そして、もう一つは、ちょうどそのころ緑藻から発見された「チャネルロドプシン」です。ロドプシンはヒトを含む動物の網膜に発現して光に反応する膜タンパク質*で、チャネルロドプシンは青い光で活性化すると、陽イオンを細胞内に運ぶイオンチャネル(イオンを通す穴)として働きます。さらに2007年にはスタンフォード大学のカール・ダイセロス(Karl Alexander Deisseroth)教授が、生きたマウスにチャネルロドプシンを発現させて、光で神経細胞を活性化して行動を制御することに成功。この手法は「光遺伝学**」と命名され、画期的な方法として注目を浴びました。その論文を大学4年生のときに読んで大きな衝撃を受け、とくに光で陽イオンが通る穴が開いたり閉じたりするしくみに興味があったんです。そこで濡木先生に、嗅覚受容体か、チャネルロドプシンの構造解析をやりたいと伝えると、その場に同席していた先輩のアドバイスもあり、チャネルロドプシンを一緒にやろうという話になりました。

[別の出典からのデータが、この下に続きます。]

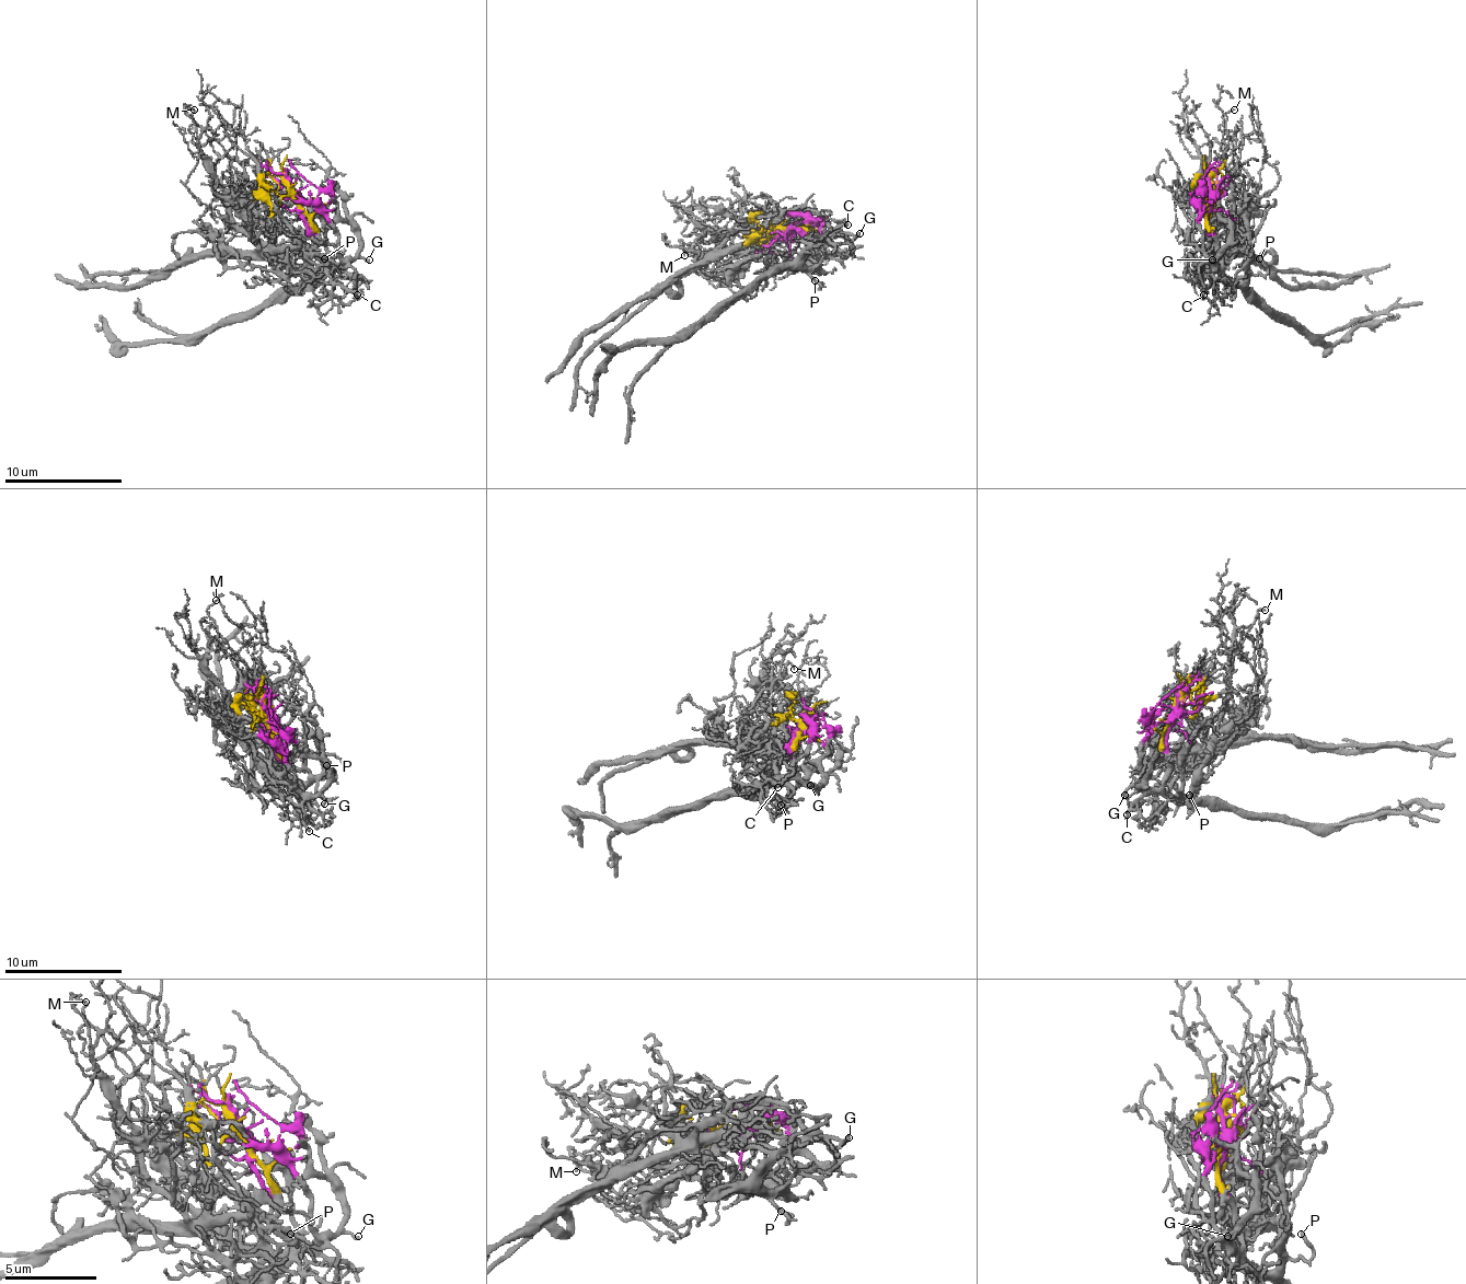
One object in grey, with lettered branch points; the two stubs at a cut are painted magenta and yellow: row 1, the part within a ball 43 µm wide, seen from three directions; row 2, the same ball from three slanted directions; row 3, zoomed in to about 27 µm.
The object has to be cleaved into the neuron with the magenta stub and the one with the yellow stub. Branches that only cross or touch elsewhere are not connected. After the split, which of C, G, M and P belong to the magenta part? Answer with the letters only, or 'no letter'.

*膜タンパク質:細胞膜の脂質二重層に組み込まれたり、膜を貫通したりしているタンパク質で、イオン、栄養素など生命維持に必要な物質を細胞内に取り込んだり、不要物を排出する「物質輸送」、光、熱、音など、細胞外からの刺激を感知して細胞内に情報を伝える「シグナル伝達」をはじめ、生命活動に不可欠な役割を果たしている。創薬の重要なターゲットともなっている。
**光遺伝学については、いま注目の最先端研究・技術探検!第27回「光を用いて神経活動を制御する『オプトジェネティクス』の可能性」を参照
https://www.terumozaidan.or.jp/labo/technology/27/index.html
———そもそも、タンパク質の構造解析とはどんな研究でしょう?
タンパク質は20種類のアミノ酸がつながったシンプルな化学物質ですが、それが生命に関わるさまざまな機能を生み出しています。たった20種類のアミノ酸の組み合わせで、なぜそんなことができるのかというと、連なったアミノ酸が細胞の中で小さく折りたたまれて立体構造をつくっているからです。たとえば1枚の紙が折紙で飛行機になったりカエルになったりするように、アミノ酸がいろいろな方向に折りたたまれて、その形がタンパク質の機能を決めているんです。
———形が見えれば、タンパク質の機能もわかる?
そうです。構造が明らかになれば、その知識をもとにタンパク質を構成するアミノ酸の配置を変えたり、サイズを変えたりして新たな機能も生み出せます。そうして創り出したタンパク質を研究ツールにしたり、創薬に応用したりすることもできるんです。構造を見ると、なんとなくすき間があって「イオンが通れそうだな」って直感的にわかることもあるし、アミノ酸の性質などから機能を推測することもできます。